As Brian said in comments about the US Court of Appeals hearing on EPA's CO2 emission rule making
I haven't looked at this too closely, but the Bloomberg link correctly identifies the tailoring rule as the most vulnerable aspect of the law.

The irony is that tailoring limits the reach of EPA regulation. The denialists are trying to forcibly extend the reach so far that Congress comes in and kills it under President Romney.
The forces of evil (and this includes Ken Cuccenelli) are trying to get tailoring overturned.  Well they are trying to get the whole regulation thrown out to be honest, but not having much success at this level.  As to the bought and sold 5 on the US Supreme Court, who knows.  Reuters was there
Mitchell told the three-judge panel that the court should remand the tailoring rule to send a strong message to the EPA that it has overstepped its boundaries.
"We are asking the court to hold the EPA's feet to the fire and force them, if they are going to regulate stationary source greenhouse gas emissions, to do so based on what the statue says," he said.
But Chief Judge David Sentelle interrupted Mitchell, and said that the petitioners did not have the standing to challenge the rule because they did not demonstrate the harm it would cause states and industry.
"The harm you allege is a regulatory burden.
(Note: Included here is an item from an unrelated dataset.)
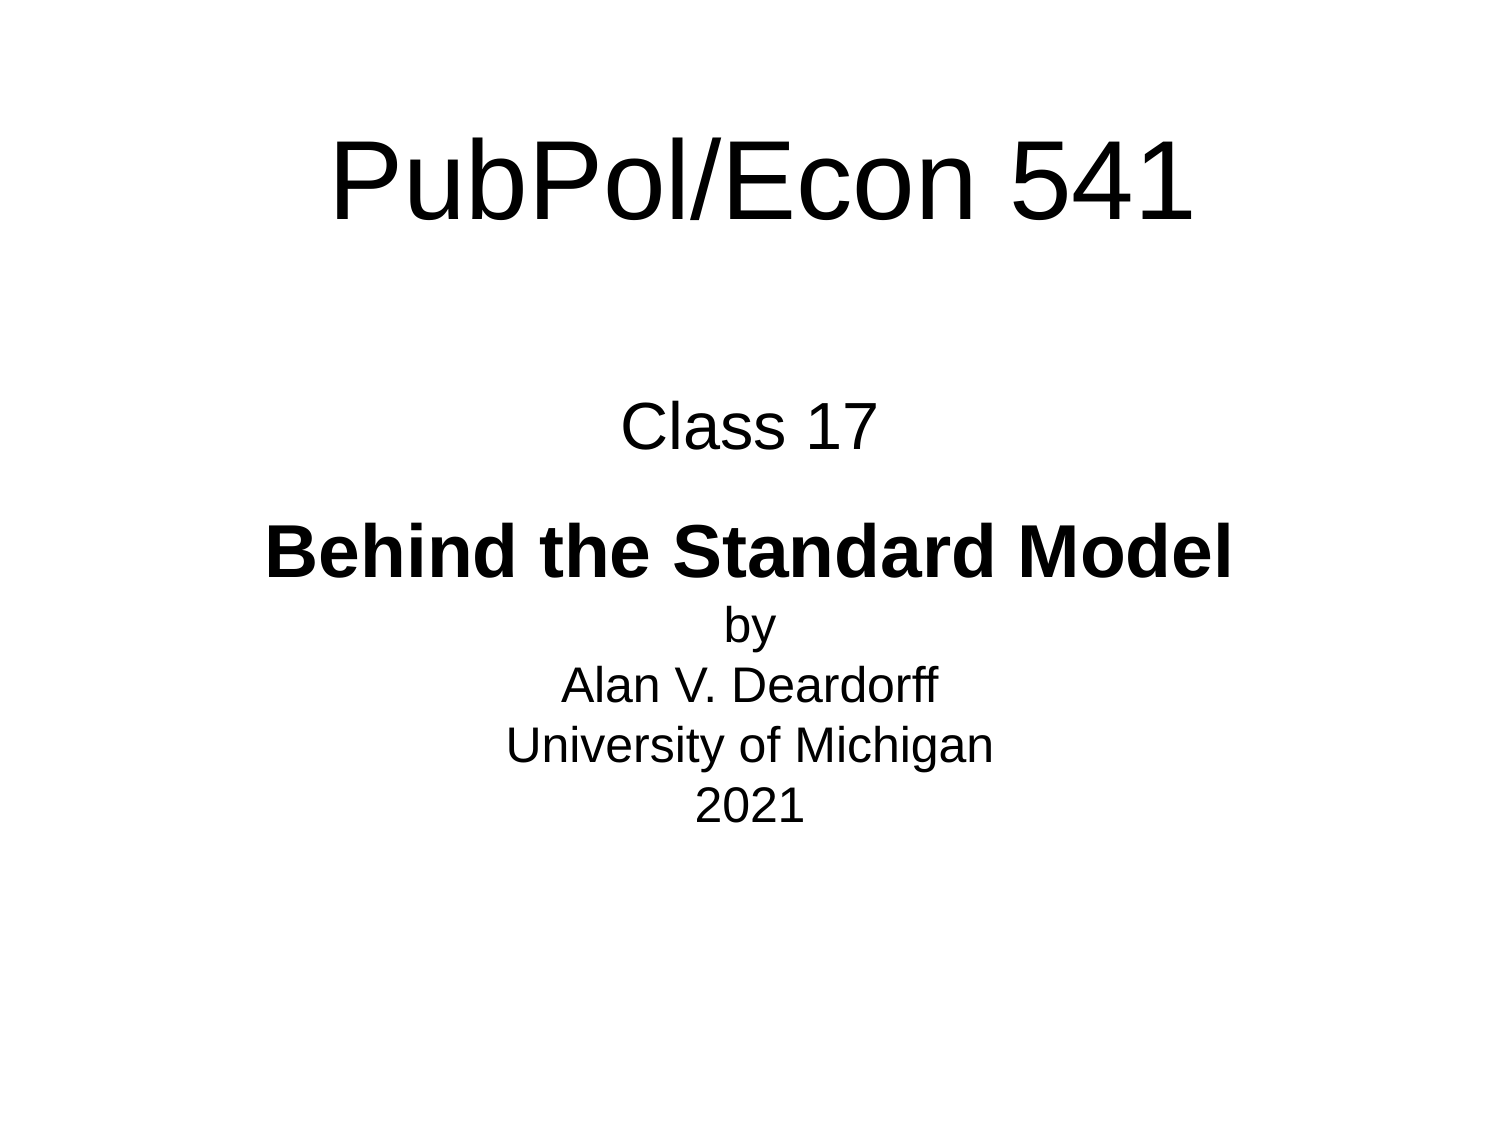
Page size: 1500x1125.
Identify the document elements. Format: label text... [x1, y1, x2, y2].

title Class 17 Behind the Standard Model by Alan V. Deardorff University of Michigan 2021 [112, 487, 1388, 729]
subtitle PubPol/Econ 541 [237, 99, 1288, 276]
The remedy you seek is a heavier regulatory burden. That doesn't even make good nonsense,"
Carrot Eater points out, the comments on this blog are degenerating.   Raise your game bunnies.

5 comments:

  1. The scenario I imagine is that tailoring's thrown out and the reg is extended to small sources who start screaming to Congress. Republicans refuse to pass a legislative fix that brings back tailoring - the only "fix" they'll pass is one that kills EPA regulation of GHGs.

    Interesting point Sentelle has about standing. The concept of standing was almost wholly invented by conservative lawyers in the last 40 years to keep enviros from being able to enforce environmental law. It would be fantastic to have standing come back and hit the bad guys in the butt.

    ReplyDelete
  2. > standing

    Worth a look:
    https://duckduckgo.com/?q=%22should+trees+have+standing%22

    (anything but Google as of March 1, but OpenID isn't being recognized, and captcha wants Google Analytics; the walls, they're closing in ...)

    ReplyDelete
  3. John Mashey1/3/12 12:51 PM

    "That doesn't even make good nonsense." is a classic line that deserved wider application.

    ReplyDelete
  4. a_ray_in_dilbert_space1/3/12 2:44 PM

    John,
    Agreed--right up there with Pauli's "This is so bad it's not even wrong!"

    ReplyDelete
  5. There is wrong, bad, and then there is nonsense.